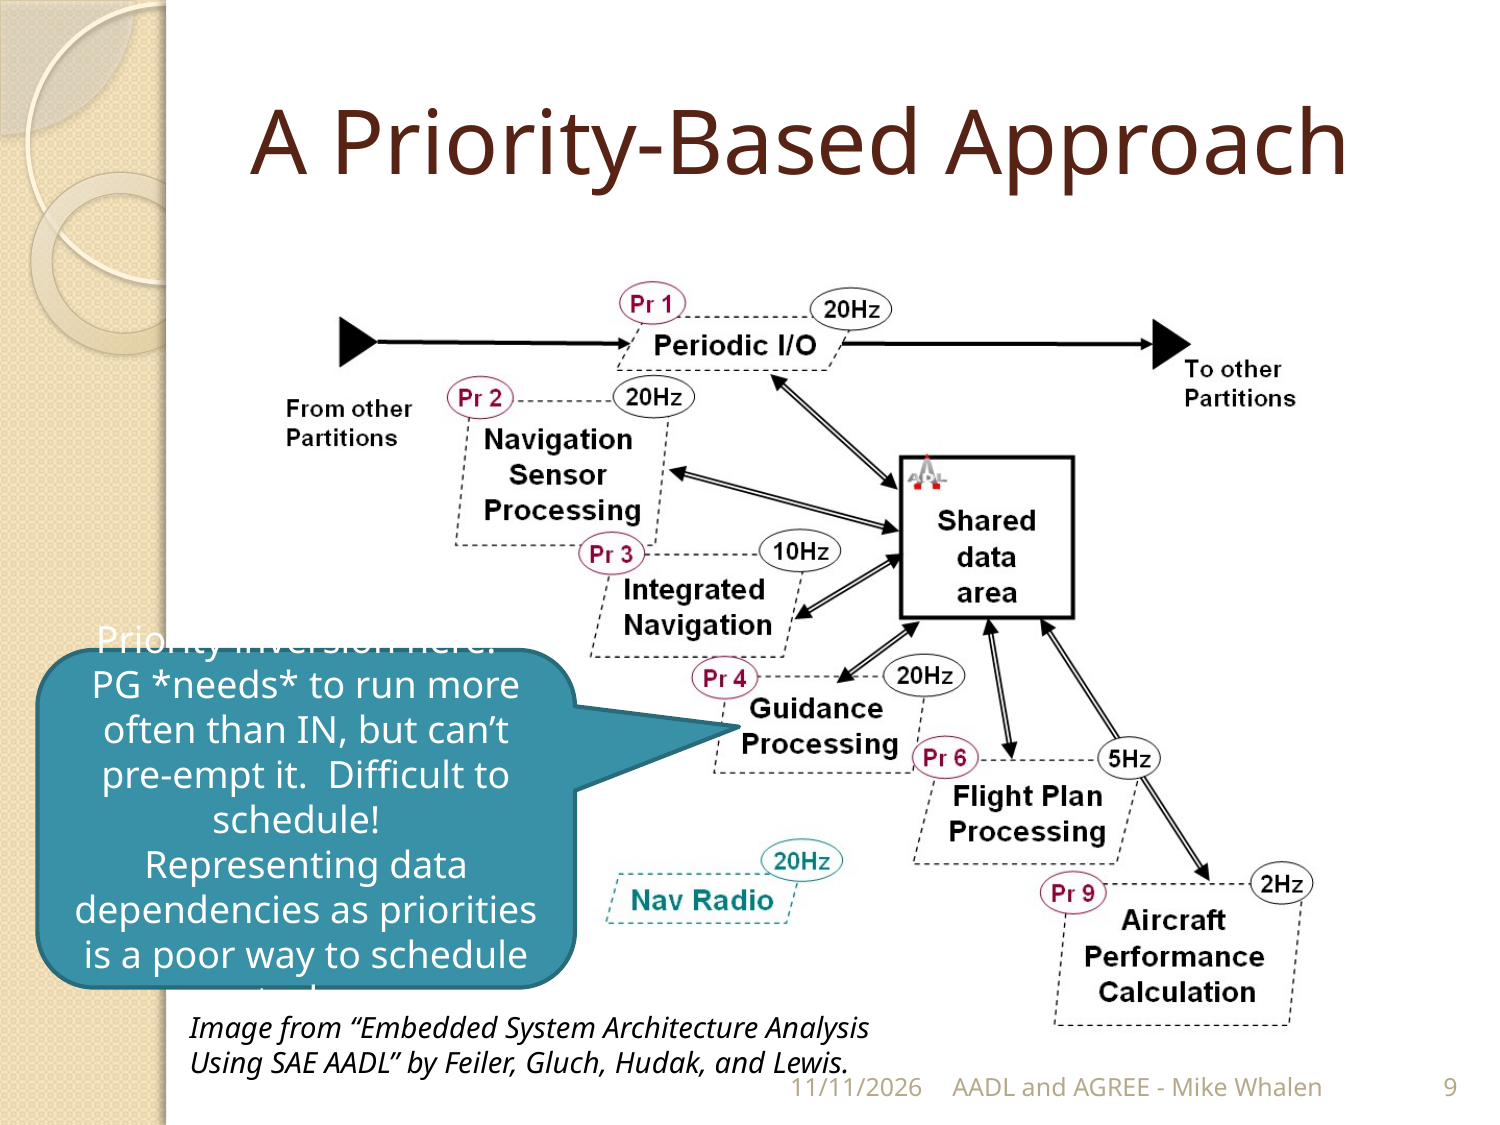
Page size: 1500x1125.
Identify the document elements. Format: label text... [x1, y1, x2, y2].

text_box Image from “Embedded System Architecture Analysis Using SAE AADL” by Feiler, Gluch, Hudak, and Lewis. [174, 1001, 913, 1087]
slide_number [587, 1062, 937, 1113]
slide_number 9 [1413, 1034, 1488, 1113]
text_box Priority inversion here. PG *needs* to run more often than IN, but can’t pre-empt it. Difficult to schedule! Representing data dependencies as priorities is a poor way to schedule tasks. [35, 647, 267, 990]
title A Priority-Based Approach [235, 45, 1466, 233]
footer AADL and AGREE - Mike Whalen [937, 1034, 1413, 1113]
picture [274, 274, 1335, 1050]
___
Required work =
Exclude all images and restate the records above word for word.

Finished exercise =
Page size: 1500x1125.
Identify the document elements. Format: label text... [x1, y1, x2, y2].

text_box Image from “Embedded System Architecture Analysis Using SAE AADL” by Feiler, Gluch, Hudak, and Lewis. [174, 1001, 913, 1087]
slide_number [587, 1062, 937, 1113]
slide_number 9 [1413, 1034, 1488, 1113]
text_box Priority inversion here. PG *needs* to run more often than IN, but can’t pre-empt it. Difficult to schedule! Representing data dependencies as priorities is a poor way to schedule tasks. [35, 647, 267, 990]
title A Priority-Based Approach [235, 45, 1466, 233]
footer AADL and AGREE - Mike Whalen [937, 1034, 1413, 1113]
picture [274, 274, 1335, 1050]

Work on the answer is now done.